Yemen's Iran-backed Houthi rebels are continuing their advance on the government's last northern stronghold despite heavy casualties, military sources said on Sunday.
But the government denied earlier reports that the rebels had taken control of an area in the north-west in their march on Marib city, which has been condemned by the UN and the broader international community.
Yemeni Information Minister, Muammar Al Eryani, on Sunday disputed reports that the Houthis had taken Kassara and were making progress on the western fronts.
"We confirm that National Army and Popular Resistance in Marib are steadfast in their positions on various fronts," Mr Al Eryani wrote on Twitter.
Marib and its surrounding oilfields are the last significant pocket of government-held territory in the north, the rest of which is under rebel control, including the capital Sanaa.
Fierce fighting has left at least 65 dead over the past two days, including about 26 loyalist personnel, among them four officers, the government sources told AFP.
Military officials claimed fighting had moved to Al Mil, six kilometres from the centre of Marib.
But the mountains around Al Mil remain a formidable barrier to the rebels, who have been battling to reach Marib since February.

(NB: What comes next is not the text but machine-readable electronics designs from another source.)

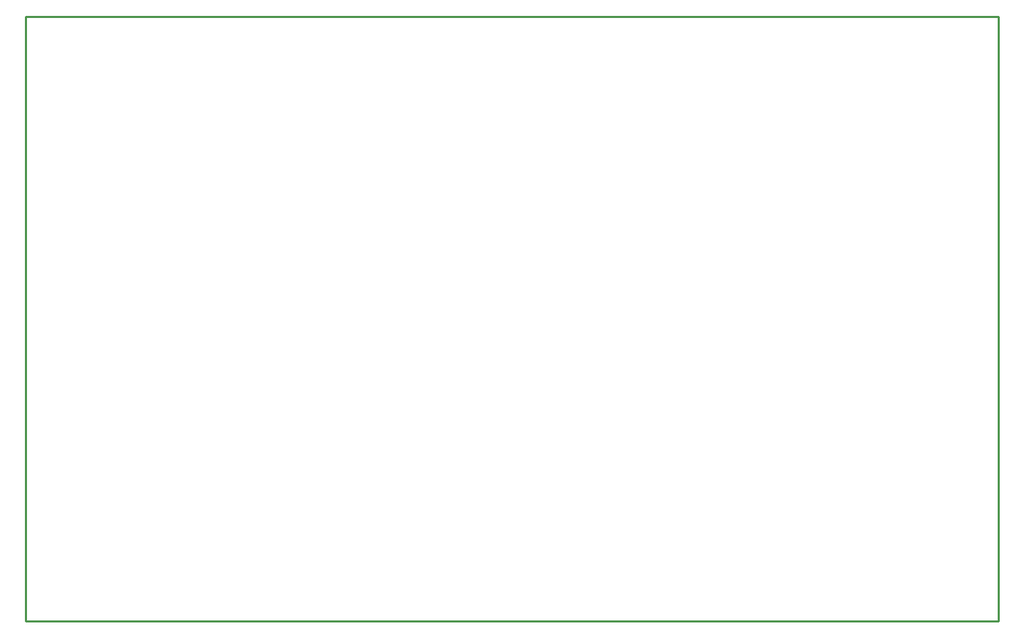
<source format=gbr>
G04 start of page 8 for group 6 idx 6 *
G04 Title: (unknown), outline *
G04 Creator: pcb 20140316 *
G04 CreationDate: Tue 28 Aug 2018 04:48:26 PM GMT UTC *
G04 For: cwispell *
G04 Format: Gerber/RS-274X *
G04 PCB-Dimensions (mil): 4685.04 2913.39 *
G04 PCB-Coordinate-Origin: lower left *
%MOIN*%
%FSLAX25Y25*%
%LNOUTLINE*%
%ADD118C,0.0100*%
G54D118*X0Y291339D02*Y0D01*
Y291339D02*X468504D01*
X0Y0D02*X468504D01*
Y291339D02*Y0D01*
M02*

</source>
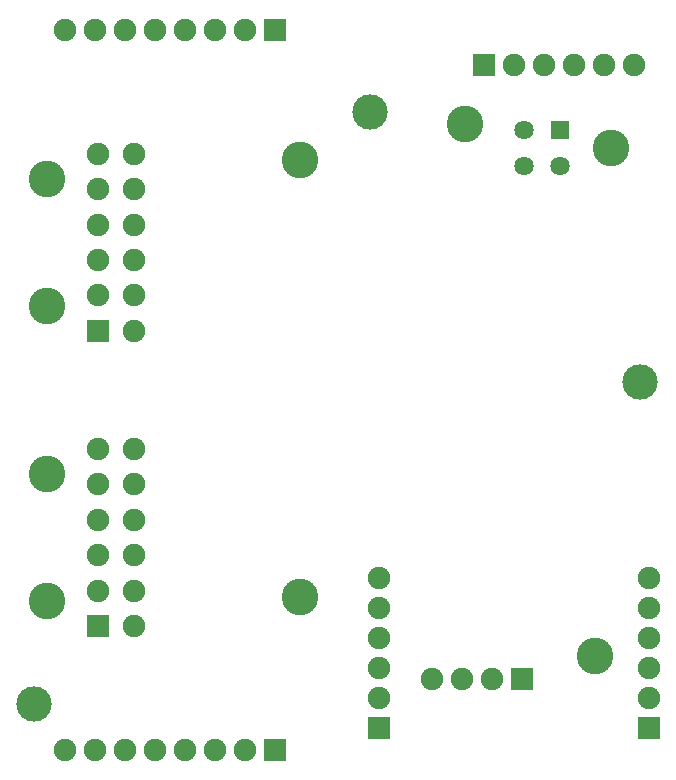
<source format=gbs>
G04*
G04 #@! TF.GenerationSoftware,Altium Limited,Altium Designer,20.2.6 (244)*
G04*
G04 Layer_Color=16711935*
%FSLAX25Y25*%
%MOIN*%
G70*
G04*
G04 #@! TF.SameCoordinates,23E3F134-E155-4AF0-B130-1C61D597126F*
G04*
G04*
G04 #@! TF.FilePolarity,Negative*
G04*
G01*
G75*
%ADD32C,0.11811*%
%ADD33C,0.07480*%
%ADD34R,0.07480X0.07480*%
%ADD35R,0.07480X0.07480*%
%ADD36C,0.12205*%
%ADD37C,0.06417*%
%ADD38R,0.06417X0.06417*%
D32*
X125984Y220472D02*
D03*
X13780Y23228D02*
D03*
X215748Y130709D02*
D03*
D33*
X24054Y248031D02*
D03*
X34054D02*
D03*
X84054Y248031D02*
D03*
X74054D02*
D03*
X64054D02*
D03*
X54053Y248032D02*
D03*
X44054Y248031D02*
D03*
X128741Y25157D02*
D03*
Y35157D02*
D03*
Y45157D02*
D03*
X128740Y55158D02*
D03*
X128740Y65158D02*
D03*
X146417Y31496D02*
D03*
X156417D02*
D03*
X166417D02*
D03*
X47047Y49213D02*
D03*
X35236Y61024D02*
D03*
X47047D02*
D03*
X35236Y72835D02*
D03*
X47047D02*
D03*
X35236Y84646D02*
D03*
X47047D02*
D03*
X35236Y96457D02*
D03*
X47047D02*
D03*
X35236Y108268D02*
D03*
X47047D02*
D03*
X47047Y147638D02*
D03*
X35236Y159449D02*
D03*
X47047D02*
D03*
X35236Y171260D02*
D03*
X47047D02*
D03*
X35236Y183071D02*
D03*
X47047D02*
D03*
X35236Y194882D02*
D03*
X47047D02*
D03*
X35236Y206693D02*
D03*
X47047D02*
D03*
X213977Y236221D02*
D03*
X203977Y236220D02*
D03*
X193976Y236221D02*
D03*
X183976D02*
D03*
X173976D02*
D03*
X24054Y7874D02*
D03*
X34054D02*
D03*
X84054Y7874D02*
D03*
X74054D02*
D03*
X64054D02*
D03*
X54053Y7874D02*
D03*
X44054Y7874D02*
D03*
X218741Y25157D02*
D03*
Y35157D02*
D03*
Y45157D02*
D03*
X218740Y55158D02*
D03*
X218740Y65158D02*
D03*
D34*
X94054Y248031D02*
D03*
X176417Y31496D02*
D03*
X163976Y236221D02*
D03*
X94054Y7874D02*
D03*
D35*
X128741Y15157D02*
D03*
X35236Y49213D02*
D03*
X35236Y147638D02*
D03*
X218741Y15157D02*
D03*
D36*
X157480Y216535D02*
D03*
X18307Y99803D02*
D03*
Y57677D02*
D03*
X206142Y208661D02*
D03*
X18307Y198228D02*
D03*
Y156102D02*
D03*
X102362Y204724D02*
D03*
Y59055D02*
D03*
X200787Y39370D02*
D03*
D37*
X177323Y202756D02*
D03*
Y214567D02*
D03*
X189134Y202756D02*
D03*
D38*
Y214567D02*
D03*
M02*

</source>
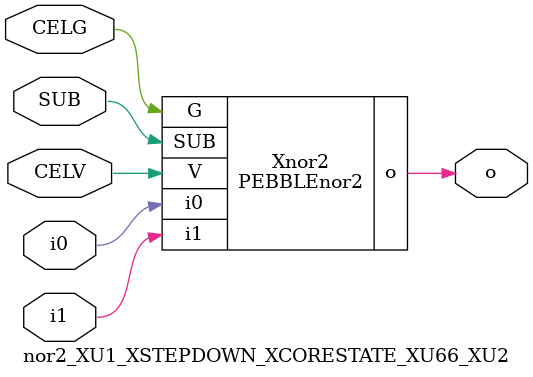
<source format=v>



module PEBBLEnor2 ( o, G, SUB, V, i0, i1 );

  input i0;
  input V;
  input i1;
  input G;
  output o;
  input SUB;
endmodule

//Celera Confidential Do Not Copy nor2_XU1_XSTEPDOWN_XCORESTATE_XU66_XU2
//Celera Confidential Symbol Generator
//nor2
module nor2_XU1_XSTEPDOWN_XCORESTATE_XU66_XU2 (CELV,CELG,i0,i1,o,SUB);
input CELV;
input CELG;
input i0;
input i1;
input SUB;
output o;

//Celera Confidential Do Not Copy nor2
PEBBLEnor2 Xnor2(
.V (CELV),
.i0 (i0),
.i1 (i1),
.o (o),
.SUB (SUB),
.G (CELG)
);
//,diesize,PEBBLEnor2

//Celera Confidential Do Not Copy Module End
//Celera Schematic Generator
endmodule

</source>
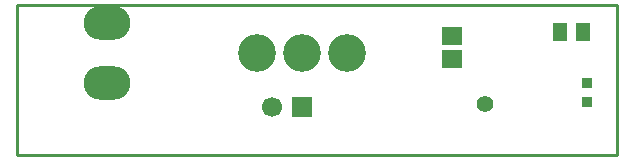
<source format=gts>
G04*
G04 #@! TF.GenerationSoftware,Altium Limited,Altium Designer,18.1.9 (240)*
G04*
G04 Layer_Color=8388736*
%FSLAX24Y24*%
%MOIN*%
G70*
G01*
G75*
%ADD10C,0.0100*%
%ADD17R,0.0374X0.0374*%
%ADD18R,0.0472X0.0610*%
%ADD19R,0.0669X0.0591*%
%ADD20O,0.1559X0.1122*%
%ADD21C,0.1259*%
%ADD22R,0.0669X0.0669*%
%ADD23C,0.0669*%
%ADD24C,0.0559*%
D10*
X0Y0D02*
X20000D01*
Y5000D01*
X0D02*
X20000D01*
X0Y1700D02*
Y5000D01*
Y0D02*
Y1700D01*
D17*
X19000Y2400D02*
D03*
Y1750D02*
D03*
D18*
X18126Y4075D02*
D03*
X18874D02*
D03*
D19*
X14500Y3182D02*
D03*
Y3969D02*
D03*
D20*
X3000Y4394D02*
D03*
Y2394D02*
D03*
D21*
X11000Y3394D02*
D03*
X8000D02*
D03*
X9500D02*
D03*
D22*
Y1575D02*
D03*
D23*
X8500D02*
D03*
D24*
X15600Y1700D02*
D03*
M02*

</source>
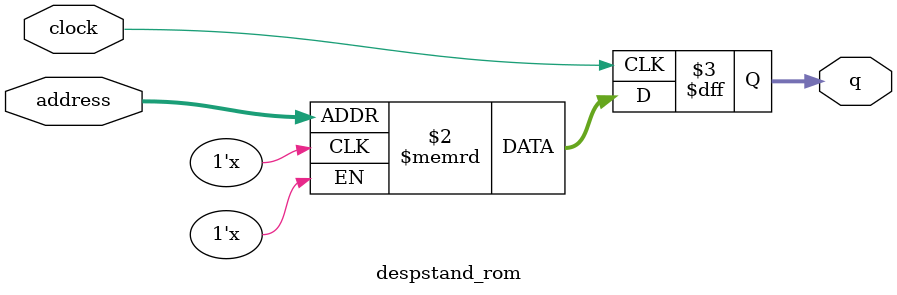
<source format=sv>
module despstand_rom (
	input logic clock,
	input logic [11:0] address,
	output logic [3:0] q
);

logic [3:0] memory [0:4095] /* synthesis ram_init_file = "./despstand/despstand.mif" */;

always_ff @ (posedge clock) begin
	q <= memory[address];
end

endmodule

</source>
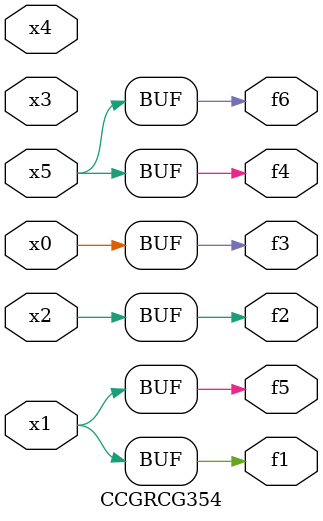
<source format=v>
module CCGRCG354(
	input x0, x1, x2, x3, x4, x5,
	output f1, f2, f3, f4, f5, f6
);
	assign f1 = x1;
	assign f2 = x2;
	assign f3 = x0;
	assign f4 = x5;
	assign f5 = x1;
	assign f6 = x5;
endmodule

</source>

Government sources said the Houthis had poured in hundreds of reinforcements in recent days.
Observers say the Houthis are intent on capturing the city for leverage before any negotiations with the government, amid a US push to revive peace talks.
The city's fall could also lead to a humanitarian disaster, as vast numbers of civilians displaced from fighting elsewhere have sought refuge in the area.
About 140 camps have sprung up in the surrounding desert to provide basic shelter for up to two million displaced, the Yemeni government said.
Hundreds of combatants have been killed since the large-scale offensive began, with the toll fuelled by wave after wave of Houthi fighters arriving on frontlines around the city.
A government commander told AFP in Marib this month that the Houthis are sending in young recruits, many of them children.
The escalation in hostilities has displaced 13,600 people in Marib this year, according to the UN refugee agency, putting a heavy strain on the city in the middle of a second coronavirus wave.
Makeshift settlements, lacking clean water and electricity, are overflowing and camp residents say they have repeatedly come under Houthi shelling.
The rebels have also increased missile and drone strikes against neighbouring Saudi Arabia in recent months, demanding the opening of Yemen's airspace and ports.
They have rejected a Saudi proposal for a ceasefire.
The administration of US President Joe Biden is mounting a renewed push to end the conflict, warning that the suffering will only end with a political solution.